In his New Year message, Mr Cameron said: "This year, let the message go out from England, Wales and Northern Ireland to everyone in Scotland: we want you to stay, and together we can build an even stronger United Kingdom for our children and grandchildren."
The Panelbase poll of 1,012 people in Scotland found 63% backed a televised debate, 25% opposed it and 11% were undecided.
A related poll of 1,011 people in the rest of the UK found 56% backed a televised debate, 24% opposed it and 19% were undecided.
Deputy First Minister Nicola Sturgeon said: "These figures demonstrate that there are decisive majorities in Scotland, and among people in the rest of the UK, for a televised referendum debate between Alex Salmond and David Cameron.

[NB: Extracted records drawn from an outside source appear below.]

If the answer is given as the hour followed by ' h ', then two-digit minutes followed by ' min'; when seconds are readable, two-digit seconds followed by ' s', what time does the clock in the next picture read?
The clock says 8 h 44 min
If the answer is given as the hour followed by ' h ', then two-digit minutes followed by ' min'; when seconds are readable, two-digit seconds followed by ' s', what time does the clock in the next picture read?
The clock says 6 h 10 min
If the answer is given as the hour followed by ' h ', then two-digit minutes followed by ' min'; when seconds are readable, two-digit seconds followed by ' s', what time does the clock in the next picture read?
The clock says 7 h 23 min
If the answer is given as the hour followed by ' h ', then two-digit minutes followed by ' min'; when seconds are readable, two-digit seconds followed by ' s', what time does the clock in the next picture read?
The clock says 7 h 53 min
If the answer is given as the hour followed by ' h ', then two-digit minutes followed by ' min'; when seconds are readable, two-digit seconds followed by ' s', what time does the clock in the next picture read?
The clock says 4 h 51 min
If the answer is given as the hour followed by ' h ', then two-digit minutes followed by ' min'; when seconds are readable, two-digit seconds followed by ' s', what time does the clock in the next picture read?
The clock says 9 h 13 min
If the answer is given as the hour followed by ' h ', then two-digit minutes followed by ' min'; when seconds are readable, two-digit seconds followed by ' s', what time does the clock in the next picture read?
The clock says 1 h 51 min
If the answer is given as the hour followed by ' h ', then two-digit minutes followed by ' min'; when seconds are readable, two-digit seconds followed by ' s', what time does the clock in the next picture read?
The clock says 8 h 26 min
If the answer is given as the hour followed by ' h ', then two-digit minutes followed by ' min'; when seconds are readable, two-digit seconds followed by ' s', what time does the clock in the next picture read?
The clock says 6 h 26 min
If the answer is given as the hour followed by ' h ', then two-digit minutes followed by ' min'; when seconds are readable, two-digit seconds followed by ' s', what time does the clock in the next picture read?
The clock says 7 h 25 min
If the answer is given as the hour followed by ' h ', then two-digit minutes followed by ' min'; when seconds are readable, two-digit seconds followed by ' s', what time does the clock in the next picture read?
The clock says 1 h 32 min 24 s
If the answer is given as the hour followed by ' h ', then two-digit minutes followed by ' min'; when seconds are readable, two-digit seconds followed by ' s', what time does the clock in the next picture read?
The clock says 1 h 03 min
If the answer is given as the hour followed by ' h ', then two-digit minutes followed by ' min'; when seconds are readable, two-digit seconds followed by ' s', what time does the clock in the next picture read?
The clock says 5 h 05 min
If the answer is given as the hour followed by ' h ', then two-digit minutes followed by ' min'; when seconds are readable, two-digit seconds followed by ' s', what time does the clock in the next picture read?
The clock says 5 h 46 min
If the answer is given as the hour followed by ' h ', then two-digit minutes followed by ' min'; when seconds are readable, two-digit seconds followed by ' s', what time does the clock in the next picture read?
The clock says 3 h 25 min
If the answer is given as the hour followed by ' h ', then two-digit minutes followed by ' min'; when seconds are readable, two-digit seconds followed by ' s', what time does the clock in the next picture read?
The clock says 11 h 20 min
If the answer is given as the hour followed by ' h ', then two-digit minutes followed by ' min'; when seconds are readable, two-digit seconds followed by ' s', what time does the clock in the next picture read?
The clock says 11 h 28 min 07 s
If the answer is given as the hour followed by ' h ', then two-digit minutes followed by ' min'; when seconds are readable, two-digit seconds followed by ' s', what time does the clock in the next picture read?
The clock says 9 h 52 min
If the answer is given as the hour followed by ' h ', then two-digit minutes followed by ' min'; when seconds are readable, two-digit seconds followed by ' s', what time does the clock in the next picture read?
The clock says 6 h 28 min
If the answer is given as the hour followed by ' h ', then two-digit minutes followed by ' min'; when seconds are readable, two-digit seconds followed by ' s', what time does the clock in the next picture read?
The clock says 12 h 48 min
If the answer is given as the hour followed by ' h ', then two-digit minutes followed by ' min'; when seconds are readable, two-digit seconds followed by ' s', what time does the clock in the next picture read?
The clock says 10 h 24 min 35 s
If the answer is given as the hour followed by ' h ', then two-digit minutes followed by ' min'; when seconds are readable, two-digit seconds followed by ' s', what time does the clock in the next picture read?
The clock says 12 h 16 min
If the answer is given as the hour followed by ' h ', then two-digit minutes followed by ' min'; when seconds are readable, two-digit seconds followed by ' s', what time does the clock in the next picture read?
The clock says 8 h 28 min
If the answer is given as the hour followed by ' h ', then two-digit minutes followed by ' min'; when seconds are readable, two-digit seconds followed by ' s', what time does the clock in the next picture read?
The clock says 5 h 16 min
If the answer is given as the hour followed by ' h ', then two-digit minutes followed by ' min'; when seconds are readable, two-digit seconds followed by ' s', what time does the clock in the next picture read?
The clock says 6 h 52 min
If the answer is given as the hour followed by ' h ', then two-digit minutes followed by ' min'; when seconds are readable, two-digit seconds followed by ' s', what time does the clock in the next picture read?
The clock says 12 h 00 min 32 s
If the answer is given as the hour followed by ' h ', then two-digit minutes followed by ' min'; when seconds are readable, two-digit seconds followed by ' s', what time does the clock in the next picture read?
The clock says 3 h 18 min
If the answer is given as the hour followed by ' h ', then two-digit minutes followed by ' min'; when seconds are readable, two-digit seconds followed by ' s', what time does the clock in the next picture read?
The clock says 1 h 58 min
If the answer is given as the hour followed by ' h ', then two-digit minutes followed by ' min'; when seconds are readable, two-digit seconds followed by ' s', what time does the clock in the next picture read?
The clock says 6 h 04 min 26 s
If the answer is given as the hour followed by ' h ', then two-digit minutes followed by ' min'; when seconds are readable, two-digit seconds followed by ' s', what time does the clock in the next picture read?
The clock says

"In Scotland, most Labour, SNP and Lib Dem voters want a debate between the First Minster and Prime Minister; and in the rest of the UK they are joined by a clear majority of David Cameron's own Tory voters, as well as Labour and Lib Dem supporters.
"Yet while David Cameron is happy to pull the strings of the No campaign from 10 Downing Street, he is scared to debate Alex Salmond face-to-face. As the leading politician seeking a No vote, Mr Cameron has to find his courage in referendum year.
"David Cameron's Government has boasted that 'Whitehall's full intellectual might' is engaged in trying to achieve a No vote in the referendum, with the Treasury spearheading a 'coordinated push' - resulting in 13 reports being produced across UK Government departments to support the No campaign.
"It is abundantly clear that the No campaign is Tory-led and Westminster-led - a fact further underlined by the Prime Minister's New Year message.
"Therefore, as the principal signatories of the Edinburgh Agreement, the natural progression in these circumstances is a televised, head-to-head debate between Mr Cameron and Alex Salmond - a democratic position supported by a substantial majority of people north and south of the border."
A Number 10 spokeswoman said: "The Prime Minister is Prime Minister of the whole United Kingdom and of course has a role in the referendum campaign, however, he believes that the debate should be led by Scots in Scotland and that is why Alistair Darling will lead for the No campaign."
A spokesman for Yes Scotland said: "A televised debate with the First Minister and Prime Minister will help Scots choose between the two futures on offer and ensure that the UK Government fully explains why it is willing to implement unwanted policies north of the border."